37. Importance of Apoptosis Crucial for regulating the number of cells in a tissue or organ. –Control of cell number is determined by a balance between cell proliferation (addition of new cells by mitosis) and cell death (apoptosis) Neutrophils (cells alive)cells alive

38. How does it occur? Controlled autodigestion of cell organelles. –Enzymes breakdown the nucleus and then other organelles The cell membrane isn’t digested. The cell sends out chemical signals that recruit phagocytic cells (cells that “eat” other cells). –This is different than what happens when a cell is injured (necrosis)

39. How is it kept off? Virtually all cells have the apoptosis enzymes. –Why aren’t they turned on? A large number of molecules called “survivor signals” keep the cell from activating the enzymes. So most cells are programmed to commit suicide UNLESS they receive a signal to stay alive. –Prostate gland cells will die if testosterone is not present

40. What about cancer? Degenerative diseases? Cancer cells undergo uncontrolled cell proliferation. –So the apoptosis enzymes are always turned off. In degenerative diseases (osteoporosis) –The rate of cell death is higher than that of cell proliferation.
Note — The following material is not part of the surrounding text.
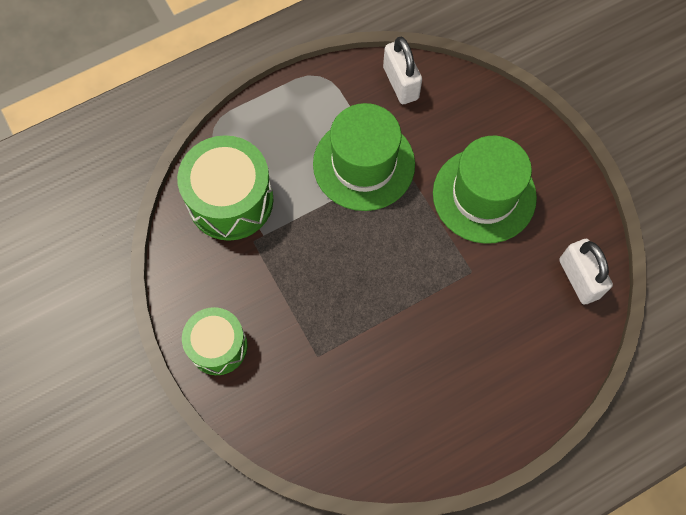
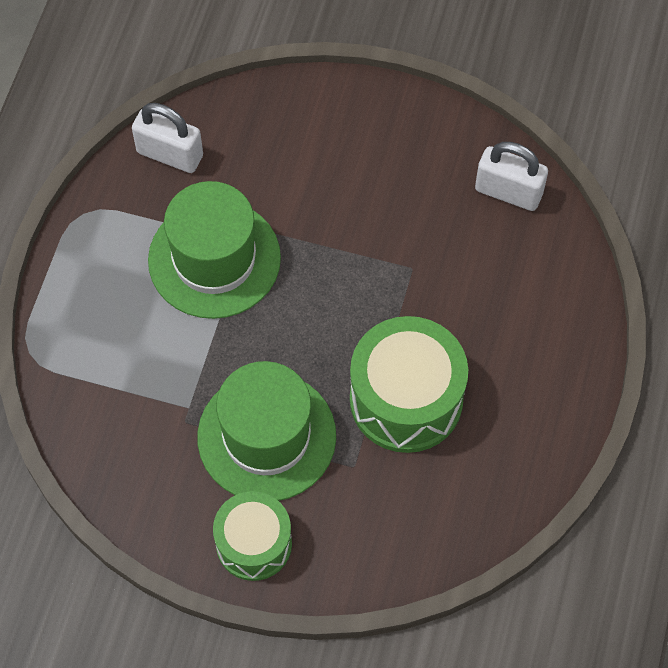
camera: 45 degrees left, 5 degrees down
green drum [177,135,274,241] -> green drum moved to [350,316,468,453]
green hat [433,136,537,244] -> green hat moved to [197,361,336,501]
Drugs that reduce rate of apoptosis

41. Balance in the homeostasis of chemicals Most homeostatic systems control the balance of specific chemicals.
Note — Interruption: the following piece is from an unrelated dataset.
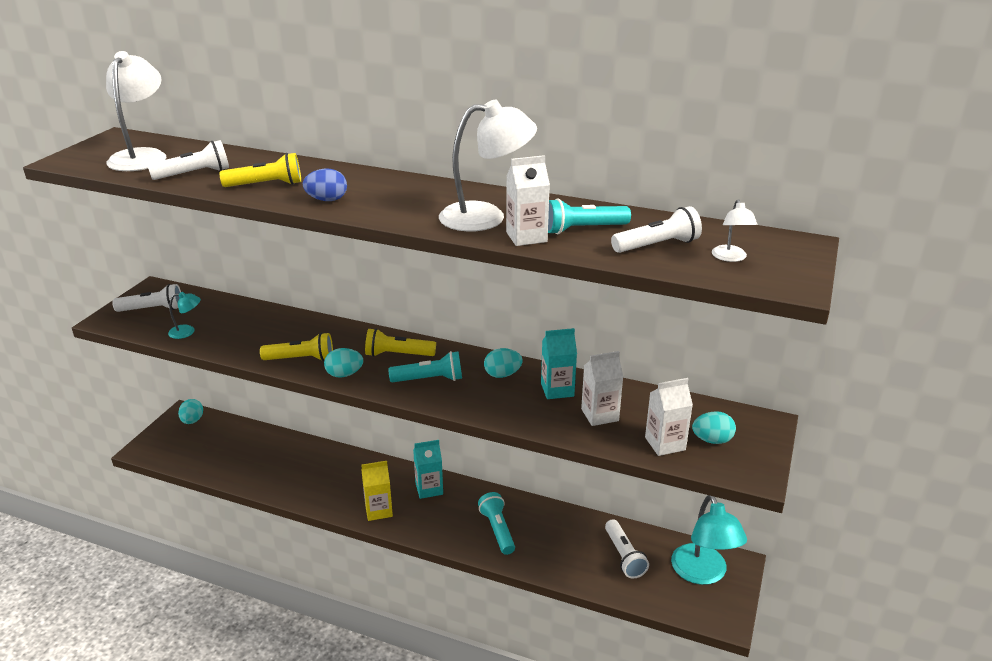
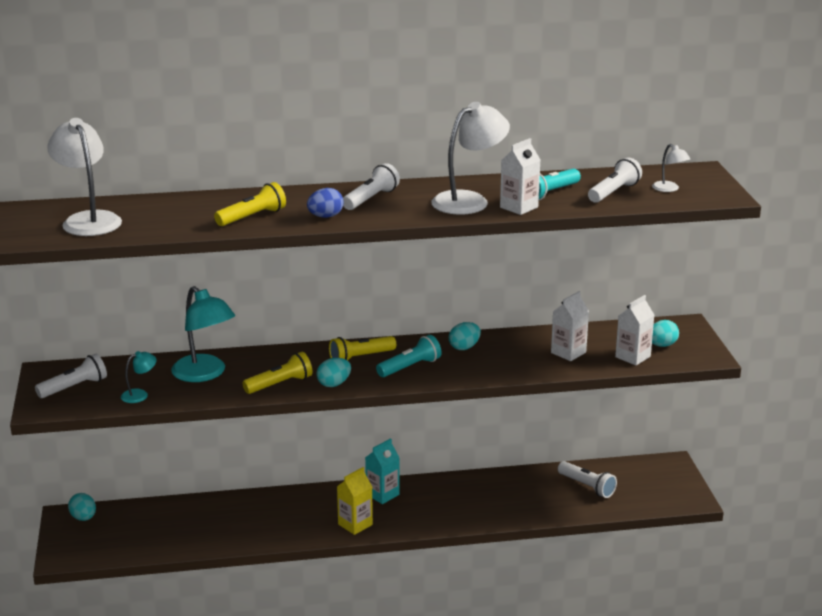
camera: 30 degrees left, 5 degrees down
white flashlight [147,140,229,180] -> white flashlight moved to [343,163,400,210]
turquoise flashlight [478,492,515,555] -> none
turquoise carton [541,328,577,399] -> none
turquoise lamp [671,495,747,585] -> turquoise lamp moved to [171,286,235,382]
42. 3 states of total body balance Negative balance –Loss exceeds gain, total amount of substance in body is decreasing. Positive balance –Gain exceeds loss Stable balance –Gain equals loss

43. Water, sodium balance Water –Stable balance is upset with excessive sweating. –Restored by? Sodium (Na + ) –Kidneys excrete Na + into urine in approx. = amounts of ingested daily. –If intake were to increase dramatically, kidneys will excrete more in urine, but only so much can be excreted. –If the increase is continued, it can have effects on other systems –A small change in blood sodium has been linked to hypertension.

44. A quick summary Homeostasis is a complex, dynamic process. –It regulates the adaptive responses of the body to changes in external and internal environments. – homeostatic systems require a sensor to detect changes and a means to produce a response. Responses can include: muscle activity, synthesis of chemical messengers (hormones) and behavioral changes. All responses require energy. You get energy to respond from the food you eat.